The Center for High Performance Buildings at Purdue University is about two years into a project that strives for more efficient ways to incorporate vital systems within a factory built home.

NextHouse organizers are looking for manufacturers and other partners in the off-site homebuilding sphere in pursuit of $160 million  in federal funding. “We need better homes that prioritize affordability, sustainability, and resilience,” center director and Purdue Engineering Professor James Braun said. “The only way to do that is to change our paradigm of how homes are built.”

The NextHouse team’s initiative depends on harnessing industry expertise to work alongside its academic efforts “to create a revitalized, fully-automated, and scaled-up factory-built housing industry.”

Combine the Best Elements

Braun said NextHouse is assembling an industry consortium of housing companies, material suppliers, architectural firms, supply chain providers, and governmental stakeholders to continue to build relationships so that there will be a smooth pathway from conducting research and putting into practice its advancements.

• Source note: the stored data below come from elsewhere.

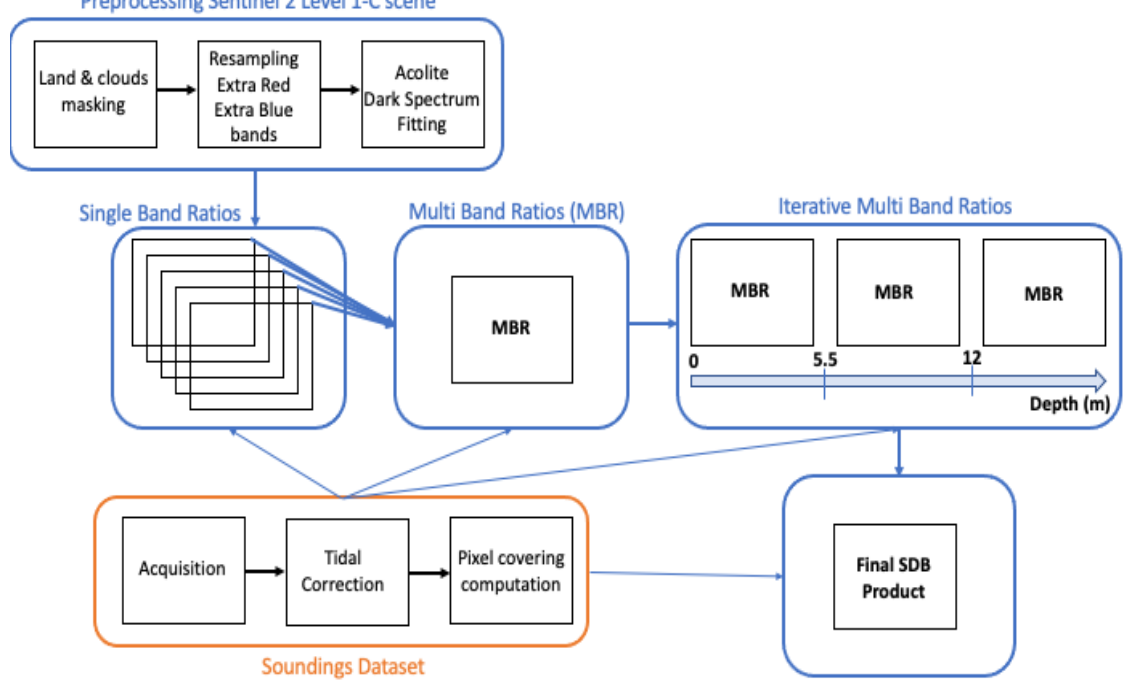
Figure 2. Processing workflow; within its center, the three ratio approaches that are compared here for Poe lagoon.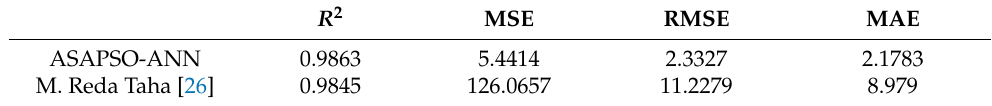
Table 6. Metrics for empirical formula and ASAPSO-ANN models.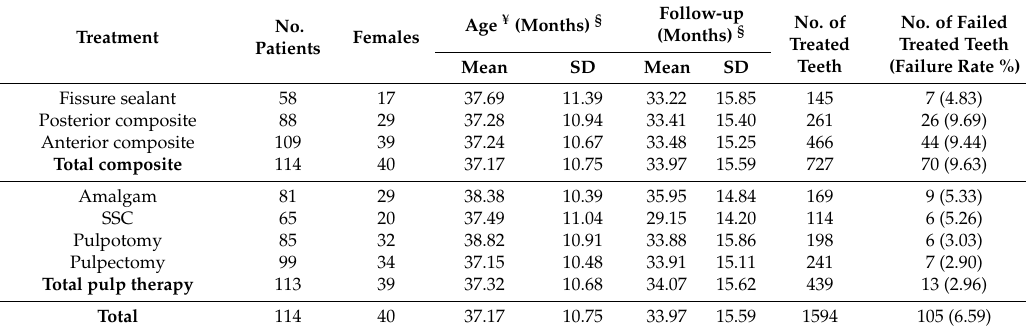
Table 2. Failure rate of each treatment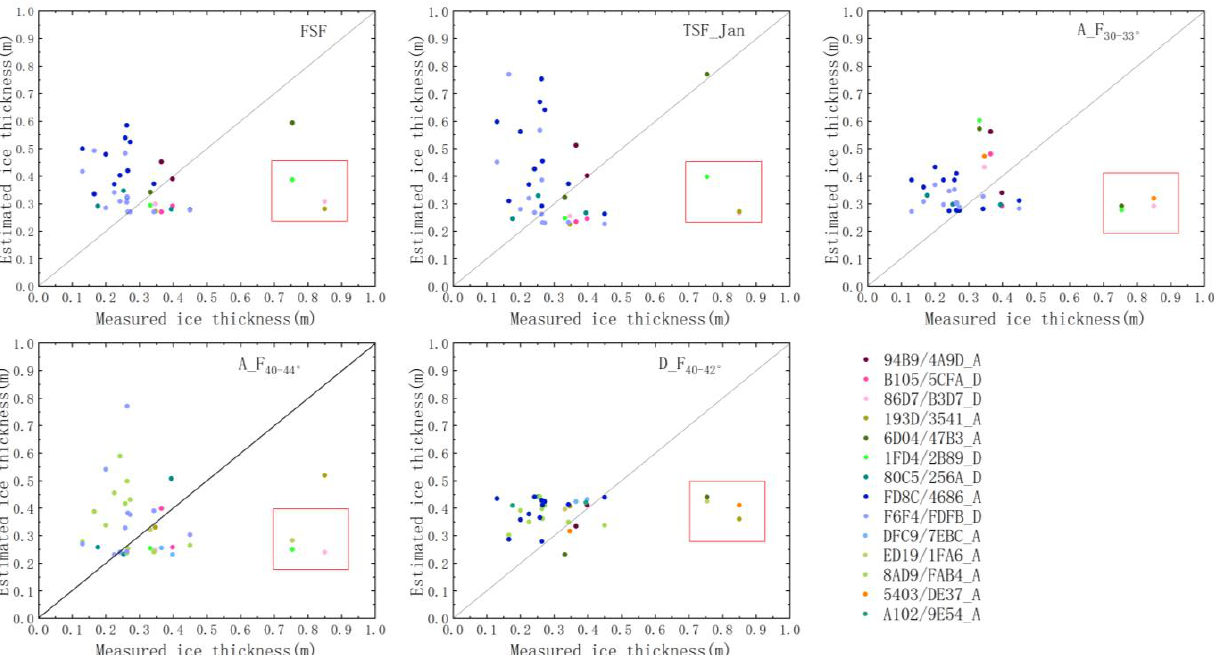
Figure 9. Analysis of the applicability of the Babao River schemes. In the figure legend, for example, in 94B9/4A9D_A, 4A9D indicates the image name, where A indicates an ascending orbit (refer to Figure 3). Figure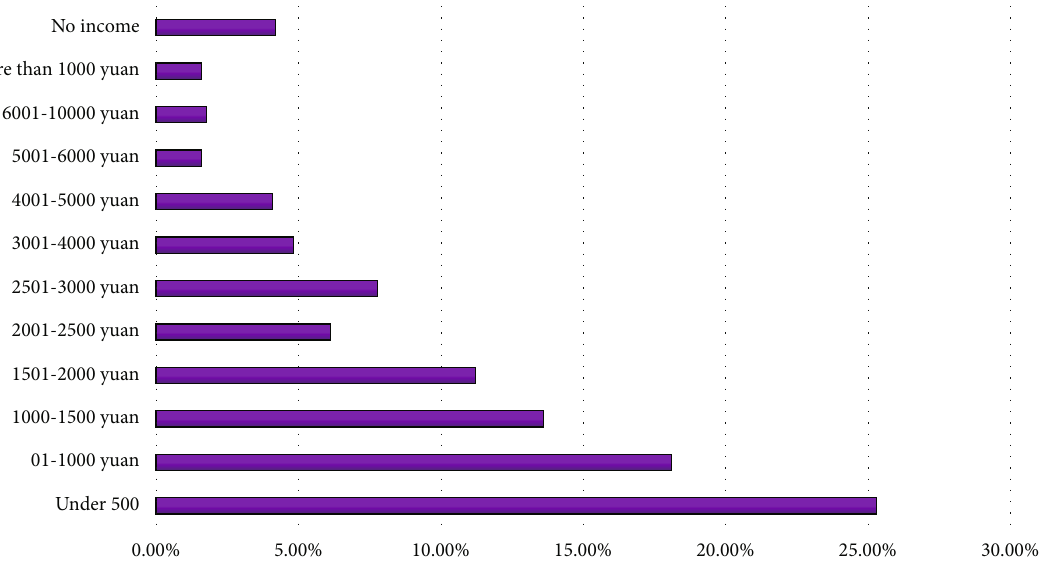
Figure 8: Monthly income distribution of Internet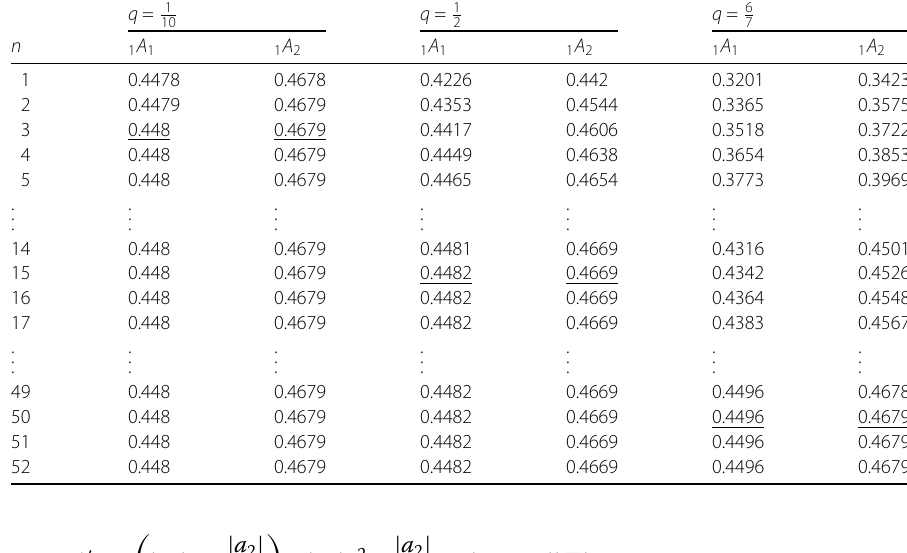
Table 1 Some numerical results for 1 A 1 and 1 A 2 in Example 1 for q = 1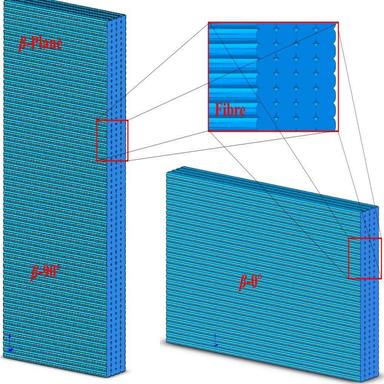
The micro-structure of the plates on β plane.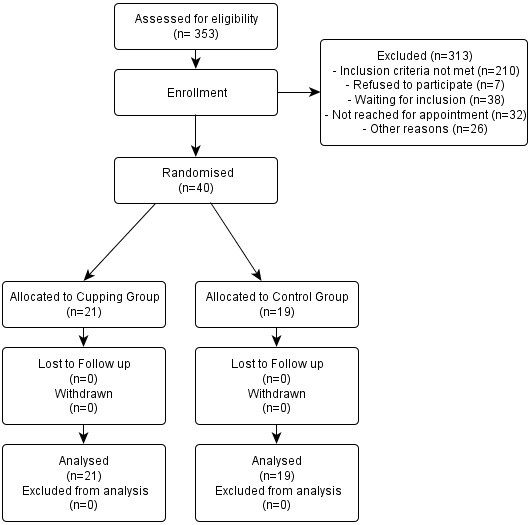
Trial flow chart.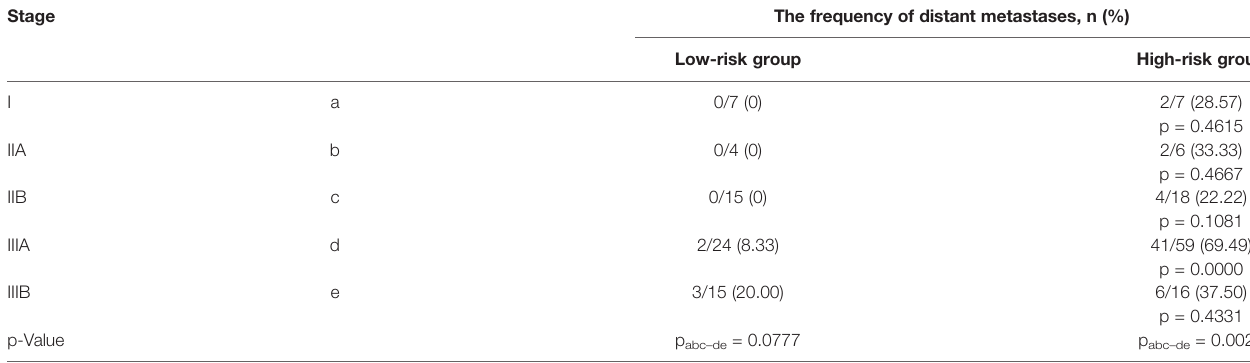
TABLE 4 | The frequency of distant metastases in groups of high and low risk of metastasis, depending on the cancer in NSCLC patients.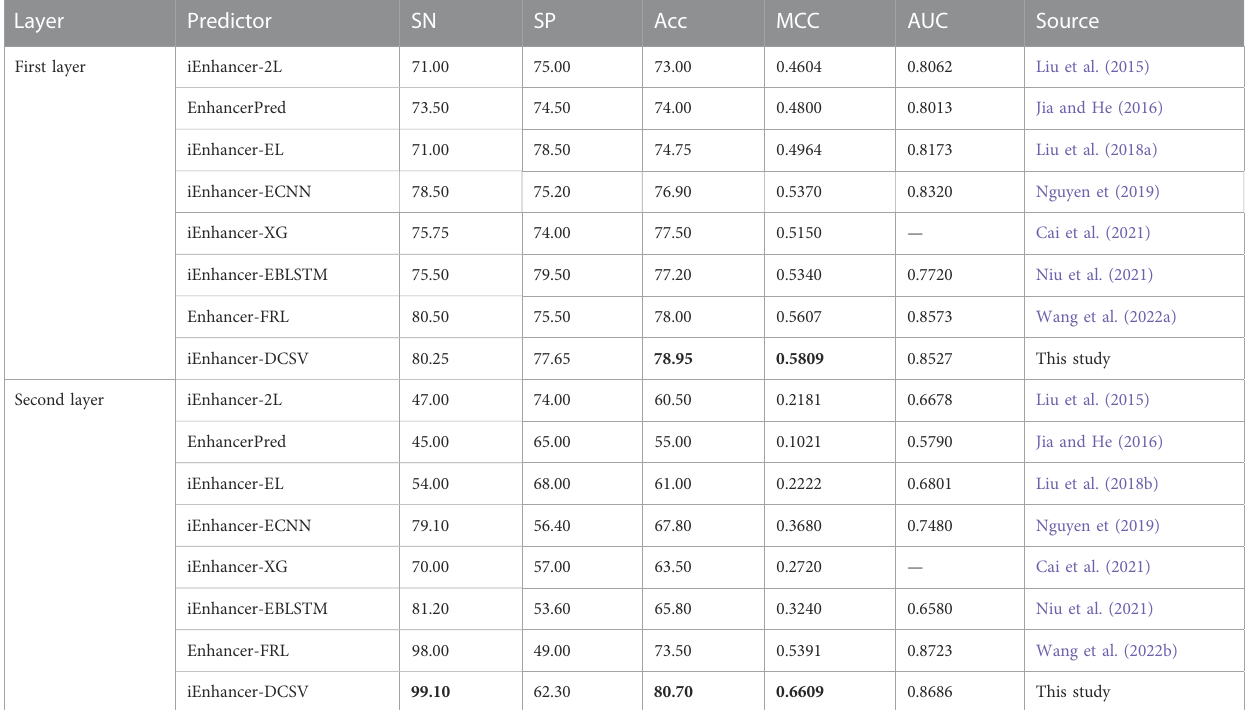
TABLE 6 Comparison with other methods on the same independent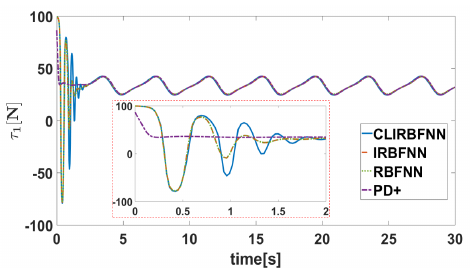
Figure 8. The torque of Joint 1.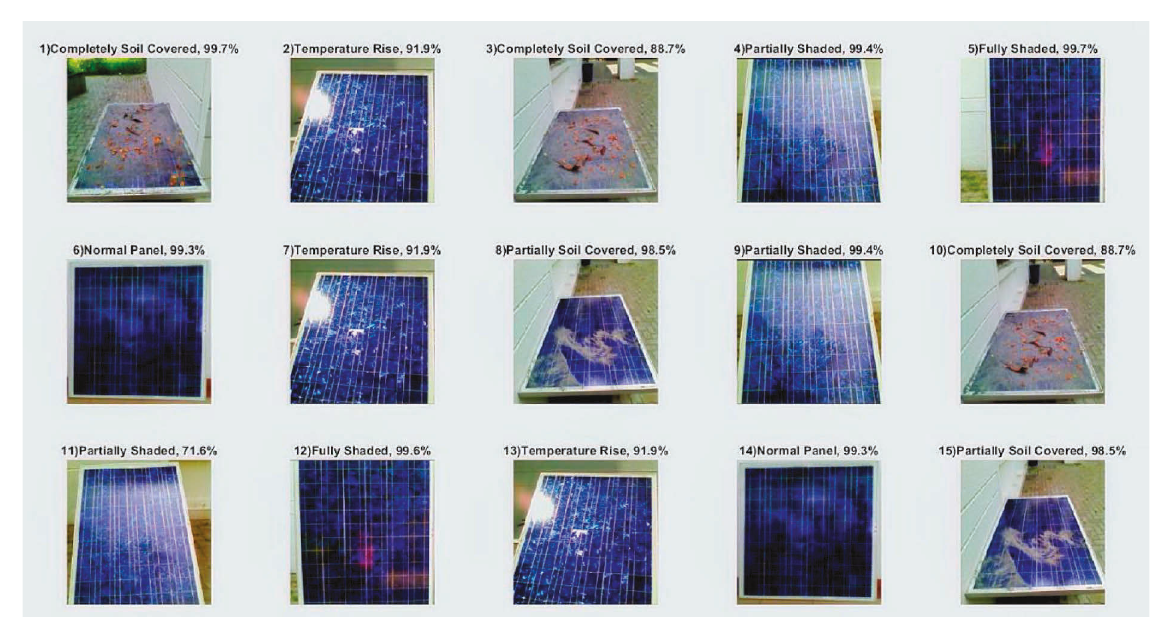
Figure 20: Fault classified by SqueezeNet for real images of solar panels.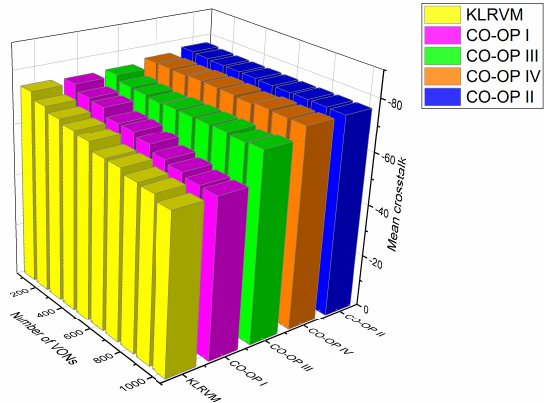
Figure 11. Mean crosstalk for the CHNNET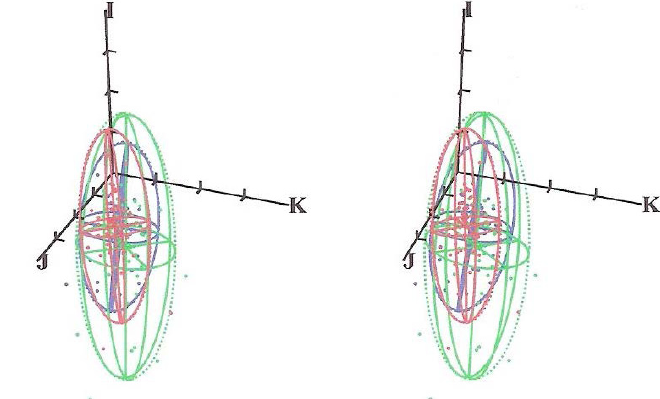
Figure 3: Stereo-pair scatter plot of fifty measurements of re- fractive state taken from subject 2. The origin of the axes is at −1 I D.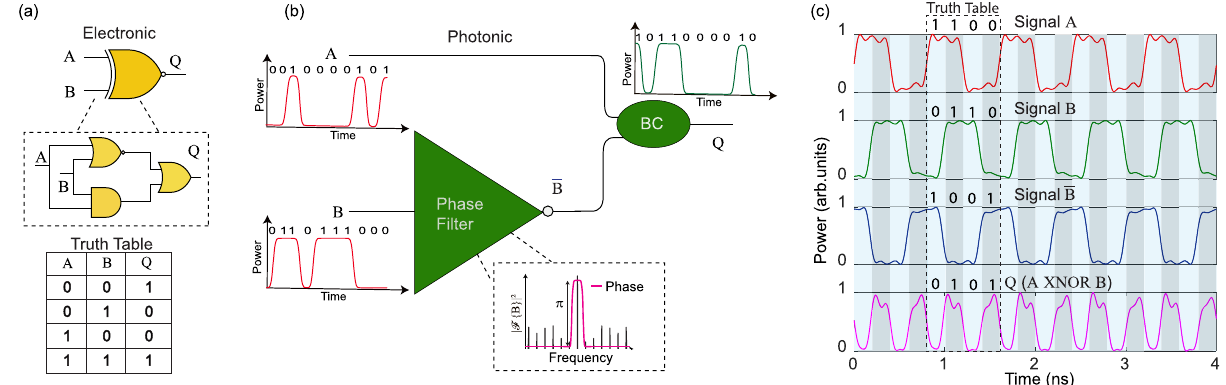
Fig. 3 | Experimental demonstration of XNOR logic based on spectral phase fi ltering. a The simplest implementation of a XNOR logic in electronics require three mixed logic gates, viz., NOR, AND, and OR. The truth table represents the XNORoutput,Q of the binaryinputs Aand B. b The proposedphotonicequivalent XNOR logic, which can be realized using a beam combiner (BC) and a phase fi lter with a single π − phase shift. Thus, a distinctly simple, all- fi bre implementation can be realized using the FBG-based phase fi lter device. B denotes the inversion of signal B. c Measured temporal waveforms corresponding to the inputs and the resultant output for a simple 4-bit sequence. Through a proof-of-concept experi- ment, we show that the proposed all- fi bre implementation indeed follows the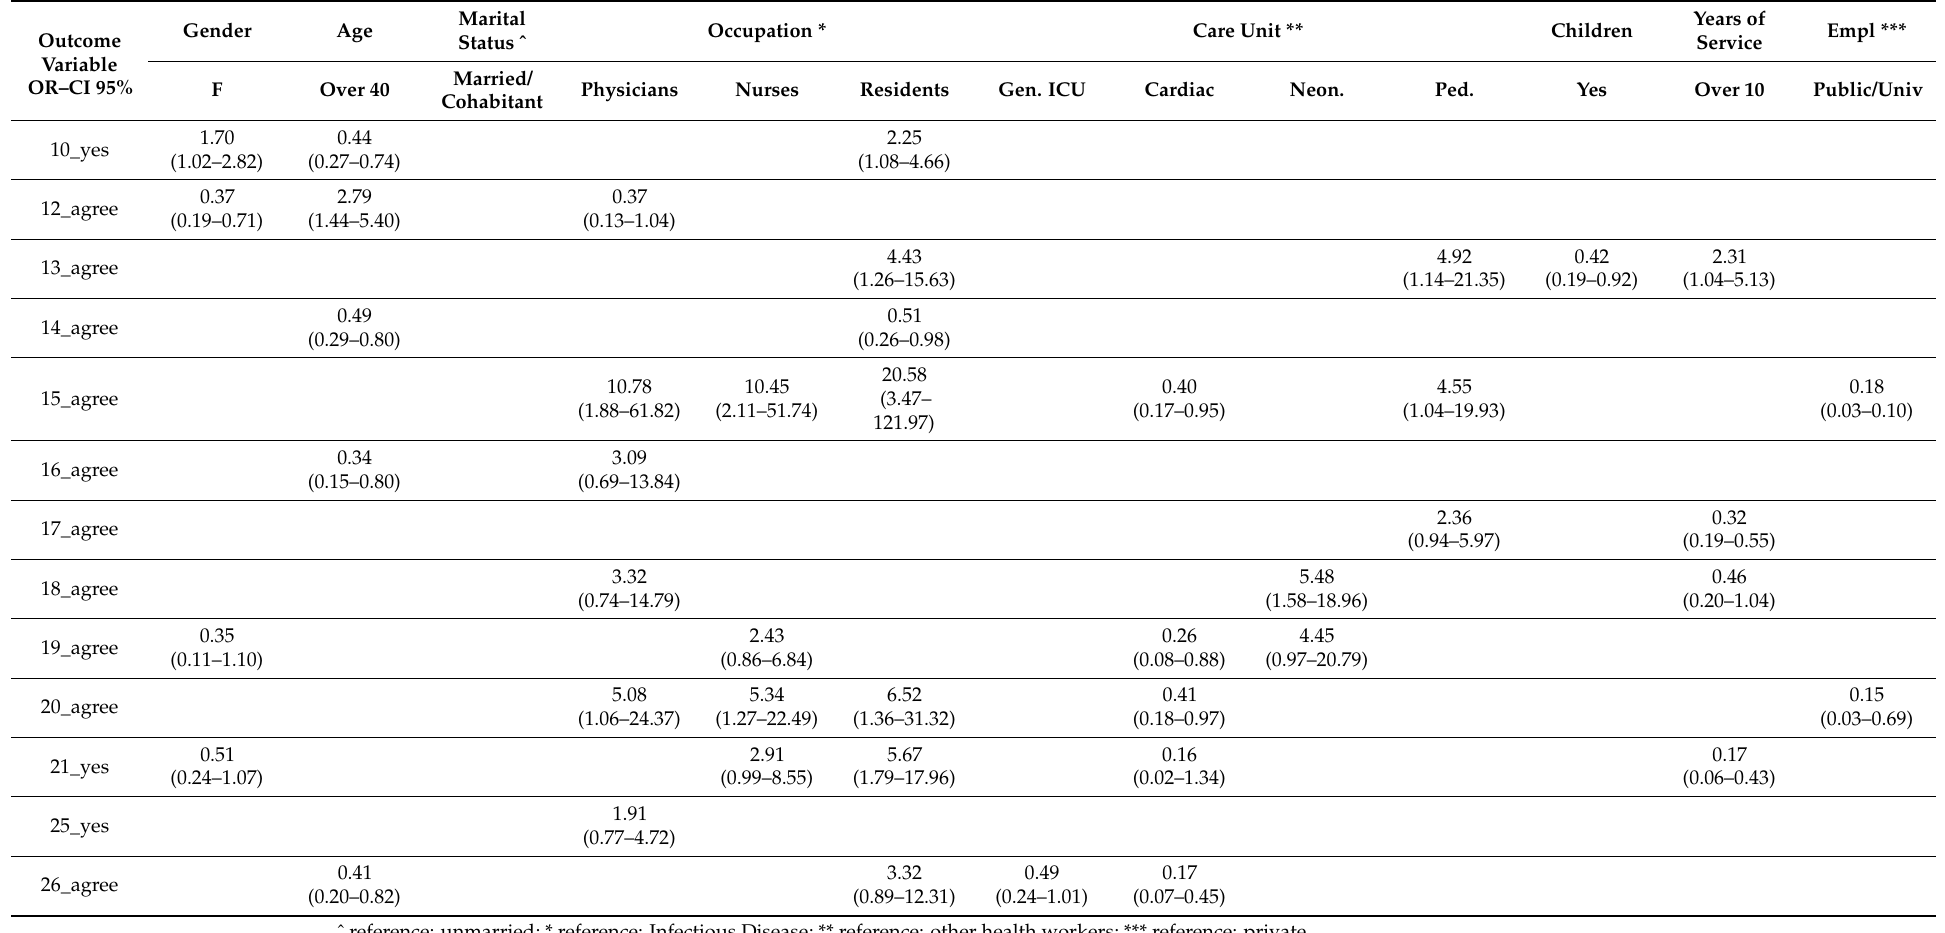
Table 5. Results of multivariate analysis—OR (95%CI) positive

He said he envisions NextHouse not just as a housing “think tank” but as a new pipeline of labor and manufacturing processes to help transform the sector.

The team has been “building within a building” since 2022 to work through fully-reconfigurable climate control equipment that is pre-built in a wall. This and similar experiments can be expanded with the planned development of a  large factory-lab for prototyping and testing.

“This enables experimentation of construction techniques for modular housing and serves as a training center for workers,” Braun said in a Purdue University release.

The facility will have will a “massive house-sized environmental chamber” called the Housing Environmental Evaluation Testing (HEET) Lab, enabling controlled testing and evaluation of full-scale finished housing products under varying environmental conditions.

NextHouse has been awarded $1 million from the National Science Foundation and continues to compete for the $160 million in funding from NSF’s Regional Innovation Engines program, with a mind toward cementing Indiana and southern Michigan as the Silicon Valley for sustainable, cost-effective housing.

The effort is overseen by Purdue Applied Research Center and includes by Purdue’s Travis Horton and Panagiota Karava, both a professors of civil engineering. University of Michigan, Notre Dame, Michigan State, Ivy Tech, and Lansing Community College have all committed to  partnering on NextHouse.

“We definitely have a long history in the area of factory-built housing,” Horton stated in an Indiana business magazine. “We think there are opportunities to go far beyond what has been done today and go to a fully industrialized model for housing.”